# Consignes
**1)** D'après le texte sur la grève des imams tunisiens, à quel moment la grève de la faim ouverte doit-elle débuter ?
**2)** Reprenez le texte sur la grève des imams tunisiens à la suite de sa dernière phrase.

# Texte fourni
========
La mosquée Ezzitouna longtemps référence incontestable des imams tunisiens, vit aujourd’hui au rythme des querelles entre prétendants pour son contrôle.

A première vue, la menace de grève de la faim émanant de 200 imams n’est rien d’autre qu’un conflit entre le ministère des Affaires religieuses et des imams mécontents. Il souhaitent par cette action faire entendre leur désaccord avec une décision du ministère qui modifie la façon dont ils sont nommés à leur poste, leur insatisfaction quant à leurs conditions de travail et leur rémunération. Ils font part également de leurs inquiétudes face à l’insécurité dans certaines mosquées. Mais finalement derrière la question des nominations et des conditions de travail, l’enjeu de la neutralité des imams et du contrôle des mosquées se pose dans le débat.

Lundi 17 juin, les syndicats des préposés aux mosquées de Tunis et de Ben Arous ont observé un sit-in devant le ministère des Affaires religieuses. Entre leurs conditions de travail précaires, le faible montant des primes et la situation de certaines mosquées dans lesquelles des discours politiques prennent le pas, des imams et préposés aux mosquées se sentent abandonnés par le ministère. Ils ont donc décidé d’organiser une gréve de la faim ouverte qui débutera le premier jour du mois de Ramadan.

La date n’a pas été choisie au hasard, explique Fadhel Achour, du syndicat des cadres religieux, le mois de Ramadan est un mois empreint de solidarité, entamer une gréve de la faim ouverte à cette période est un signe fort. Les imams qui ont décidé de lancer cette action de protestation à cette date, le savent bien. Par ce biais, ils entendent attirer l’attention des citoyens sur plusieurs problématiques, selon le syndicaliste.

Des imams choisis par les citoyens

En effet cette grève est motivée par plusieurs raisons : d’abord une décision du ministre des Affaires religieuse qui met en place un nouveau système de nomination des imams. Ils ne seront plus choisis par le ministère mais par les citoyens eux-mêmes. Cette décision va à l’encontre de la procédure habituelle selon Fadhel Achour.
========
# Données disponibles
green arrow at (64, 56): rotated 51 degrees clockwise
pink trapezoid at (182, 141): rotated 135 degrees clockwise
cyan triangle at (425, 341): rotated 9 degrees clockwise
========
# Réponses
**1)** Le premier jour du mois de Ramadan.

**2)**
Au ministère des Affaires religieuses (MAF), cette décision est pourtant bien défendue. Ali Lefi, chargé de communication du ministère l’argumente facilement : « Depuis les années soixante les imams sont nommés par le pouvoir en place sur la base de leur loyauté au régime. » Et d’après lui, les citoyens ne veulent plus de cette situation :

« Les fidèles n’acceptent plus l’idée de voir un imam corrompu, lié au régime ou qui travaille comme informateur pour la police. »

Fadhel Achour, lui, a une autre lecture de cette décision dans laquelle il voit une volonté de mainmise politique. Selon lui le gouvernement actuel applique la même stratégie que celle utilisée par les régimes précédents, en cherchant à politiser le discours religieux et faire de la propagande. M. Achour souhaite que le système de nomination des imams par le ministère soit conservé et que le choix se porte sur des personnes indépendantes. M. Achour invoque pour cette procédure un projet de loi vieux de deux ans maintenant, que le ministère rechignerait à mettre en application et modifierait à sa guise.

Fadhel Achour ne prétend pas représenter tous les imams mais considère que chacun doit être entendu. Or selon lui, pour des raisons politiques, le ministère n’écoute que les voix qui vont dans son sens.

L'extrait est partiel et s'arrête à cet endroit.